下にある巨人の選手についての本文を、「決して華やかなキャラクターで」を含む箇所から書き始め、「プの39二塁打をマークした。」まで一字一句変えずに書き写してください。

§ **選択した本文**:
◇ ◇ ◇
清水隆行、二岡智宏、仁志敏久…野球ファンから「根強い人気」誇った巨人の実力者たち

 

 1990年代から2000年代の巨人はスター選手たちの存在が際立っていた。松井秀喜清原和博高橋由伸と強打者たちが注目されたが、脇を固める選手たちも「主役」と同じぐらいの輝きを放っていた。清水隆行二岡智宏仁志敏久……巨人ファンだけでなく、野球ファンから人気を集めた実力者たちのパフォーマンスは強烈だった。

代名詞は「弾丸ライナー」


右中間、左中間に力強い打球を飛ばした清水


・清水隆行(巨人、西武)
※通算成績1485試合出場、打率.289、131本塁打、488打点、90盗塁

 決して華やかなキャラクターではない。だが、野武士が刀を斬るような鋭いスイングから繰り出される代名詞の「弾丸ライナー」が大きな魅力だった。東洋大からドラフト3位で入団すると、1年目の1996年に打率.293、11本塁打で外野のレギュラーに定着。リーグ優勝に貢献する。97年以降も規定打席到達で打率3割を6度マークするなど巧打者として、チームに不可欠な存在になった。2002年に191安打で最多安打のタイトルを獲得すると、04年はリーグトップの39二塁打をマークした。
◇ ◇ ◇
キーポイント付きバウンディングボックス
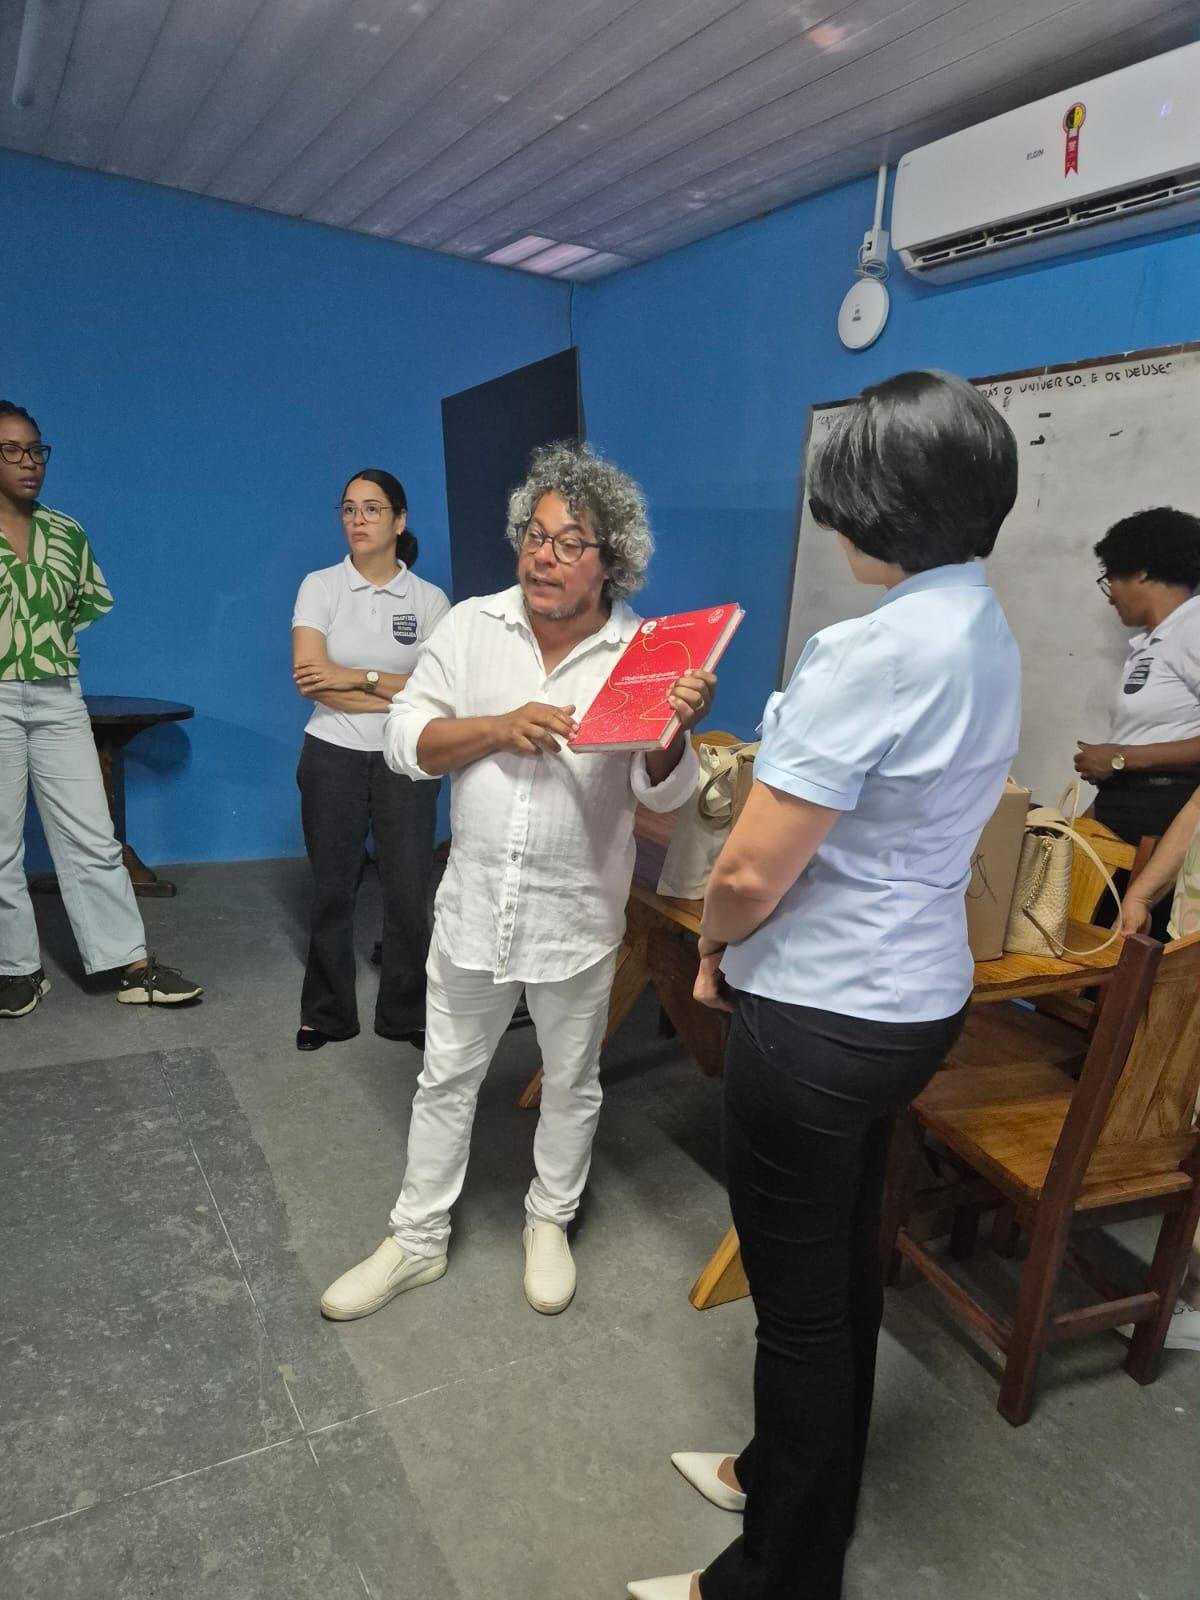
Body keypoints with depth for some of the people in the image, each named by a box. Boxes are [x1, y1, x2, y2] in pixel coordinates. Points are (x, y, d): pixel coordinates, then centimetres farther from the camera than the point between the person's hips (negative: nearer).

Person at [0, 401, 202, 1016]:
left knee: (91, 838, 2)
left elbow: (96, 601, 22)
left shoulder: (66, 532, 8)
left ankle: (132, 965, 5)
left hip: (58, 698, 3)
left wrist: (51, 634, 8)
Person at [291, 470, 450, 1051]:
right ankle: (326, 1013, 25)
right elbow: (307, 677, -11)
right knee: (332, 891, 7)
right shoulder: (320, 586, 1)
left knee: (410, 891, 0)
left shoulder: (430, 600, 2)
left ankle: (407, 1014, 19)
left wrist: (358, 678, -13)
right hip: (333, 757, 0)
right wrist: (399, 697, -12)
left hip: (405, 761, 0)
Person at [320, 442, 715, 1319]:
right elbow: (406, 739, -5)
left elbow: (663, 794, -13)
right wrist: (500, 727, -20)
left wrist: (676, 729, -34)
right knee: (446, 1078, 17)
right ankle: (417, 1239, 37)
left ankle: (550, 1222, 43)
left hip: (578, 915, -1)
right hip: (475, 902, 2)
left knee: (572, 1083, 17)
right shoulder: (472, 625, -4)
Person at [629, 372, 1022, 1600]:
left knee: (800, 1298, 10)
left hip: (820, 1015, -9)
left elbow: (752, 870, -23)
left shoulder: (872, 650, -24)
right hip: (914, 993, 9)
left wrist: (714, 955, -3)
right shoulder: (989, 634, 5)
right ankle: (795, 1474, 48)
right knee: (844, 1266, 24)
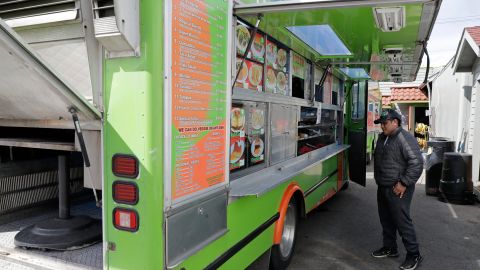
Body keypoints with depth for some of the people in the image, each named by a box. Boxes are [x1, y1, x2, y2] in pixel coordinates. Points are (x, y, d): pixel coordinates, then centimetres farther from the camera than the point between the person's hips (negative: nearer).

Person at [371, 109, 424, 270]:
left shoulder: (404, 138, -17)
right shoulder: (382, 138, 11)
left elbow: (417, 162, -22)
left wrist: (404, 183, -20)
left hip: (398, 190, -9)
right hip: (383, 187, 9)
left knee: (402, 221, -3)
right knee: (386, 219, 17)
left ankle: (414, 255, 12)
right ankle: (390, 248, 32)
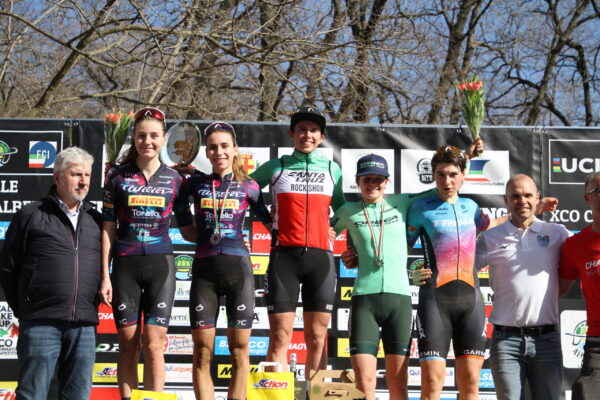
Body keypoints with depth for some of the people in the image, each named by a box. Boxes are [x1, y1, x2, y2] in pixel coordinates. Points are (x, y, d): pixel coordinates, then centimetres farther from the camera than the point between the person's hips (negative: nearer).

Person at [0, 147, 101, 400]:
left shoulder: (96, 220, 14)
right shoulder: (31, 216, 4)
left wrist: (92, 310, 12)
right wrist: (22, 310, 6)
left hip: (84, 325, 4)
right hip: (41, 323, -3)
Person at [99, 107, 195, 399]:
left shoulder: (174, 179, 6)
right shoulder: (118, 177, 4)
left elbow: (187, 230, 10)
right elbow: (108, 229, 5)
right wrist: (105, 275, 0)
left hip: (160, 265, 0)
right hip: (126, 265, 0)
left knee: (153, 344, -5)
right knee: (128, 345, 3)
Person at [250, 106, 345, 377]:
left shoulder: (332, 170, 15)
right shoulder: (275, 167, 11)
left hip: (321, 255, 1)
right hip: (284, 254, -1)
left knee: (316, 338, 1)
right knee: (280, 336, -5)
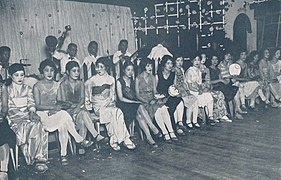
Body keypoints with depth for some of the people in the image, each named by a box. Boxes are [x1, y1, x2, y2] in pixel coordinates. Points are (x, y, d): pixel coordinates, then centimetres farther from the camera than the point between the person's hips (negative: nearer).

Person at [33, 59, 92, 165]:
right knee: (64, 115, -32)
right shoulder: (37, 86, 1)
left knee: (63, 124, -32)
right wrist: (53, 107, -17)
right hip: (42, 114, -3)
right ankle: (79, 140, -21)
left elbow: (59, 102, 11)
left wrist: (55, 109, -11)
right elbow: (37, 105, -6)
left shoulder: (57, 85, 13)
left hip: (55, 112, 3)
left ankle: (63, 154, -28)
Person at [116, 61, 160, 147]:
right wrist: (133, 102, -16)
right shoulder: (119, 81, -4)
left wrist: (137, 101, -3)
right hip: (124, 105, -5)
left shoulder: (132, 81, 15)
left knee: (139, 115, -28)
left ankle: (149, 138, -34)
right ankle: (153, 128, -32)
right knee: (140, 107, -32)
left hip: (134, 103, 5)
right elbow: (121, 98, -9)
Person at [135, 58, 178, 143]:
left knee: (164, 108, -27)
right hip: (143, 101, -4)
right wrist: (147, 101, -15)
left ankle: (171, 132, -30)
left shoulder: (152, 78, 16)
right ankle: (165, 134, -29)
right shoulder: (138, 78, 0)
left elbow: (155, 91, 15)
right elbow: (137, 95, -4)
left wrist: (157, 96, -8)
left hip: (152, 99, 4)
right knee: (157, 110, -32)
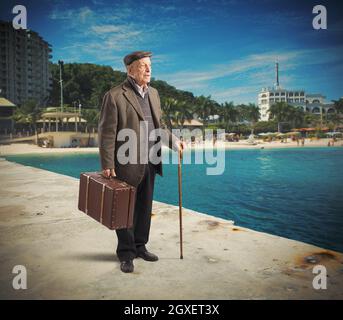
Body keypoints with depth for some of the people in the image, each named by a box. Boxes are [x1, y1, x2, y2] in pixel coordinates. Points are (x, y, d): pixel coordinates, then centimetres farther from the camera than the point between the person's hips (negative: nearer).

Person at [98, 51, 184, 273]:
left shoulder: (153, 93, 12)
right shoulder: (115, 96, -11)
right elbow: (107, 133, -12)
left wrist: (174, 141, 5)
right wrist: (108, 165, -15)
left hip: (150, 163, 7)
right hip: (127, 164, -7)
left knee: (145, 207, 16)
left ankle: (140, 247, 32)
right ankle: (126, 254, 22)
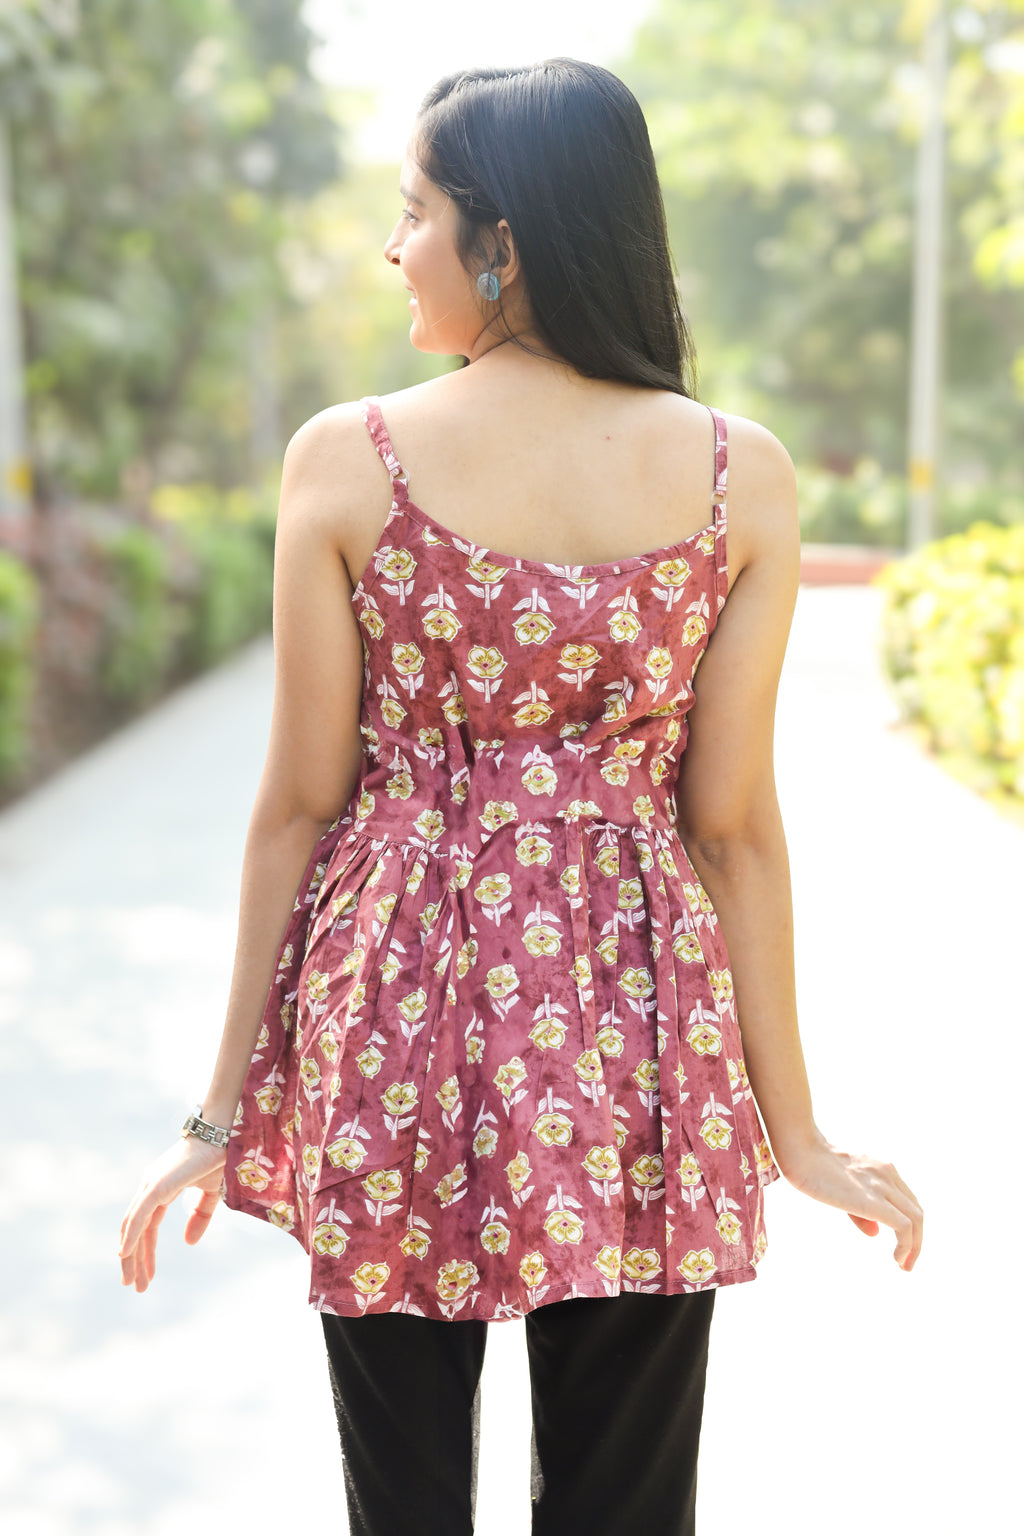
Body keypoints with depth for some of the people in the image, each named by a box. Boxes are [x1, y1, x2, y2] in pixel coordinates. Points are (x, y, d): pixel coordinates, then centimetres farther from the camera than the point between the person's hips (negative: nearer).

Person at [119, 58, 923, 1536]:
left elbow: (300, 806, -5)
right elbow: (734, 826, -5)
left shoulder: (346, 460, -9)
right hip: (635, 1043, 1)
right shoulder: (739, 474, -6)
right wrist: (793, 1130, 4)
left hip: (398, 1029, -1)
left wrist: (228, 1107, 5)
◇ ◇ ◇
§ **課題の結果**:
決して華やかなキャラクターではない。だが、野武士が刀を斬るような鋭いスイングから繰り出される代名詞の「弾丸ライナー」が大きな魅力だった。東洋大からドラフト3位で入団すると、1年目の1996年に打率.293、11本塁打で外野のレギュラーに定着。リーグ優勝に貢献する。97年以降も規定打席到達で打率3割を6度マークするなど巧打者として、チームに不可欠な存在になった。2002年に191安打で最多安打のタイトルを獲得すると、04年はリーグトップの39二塁打をマークした。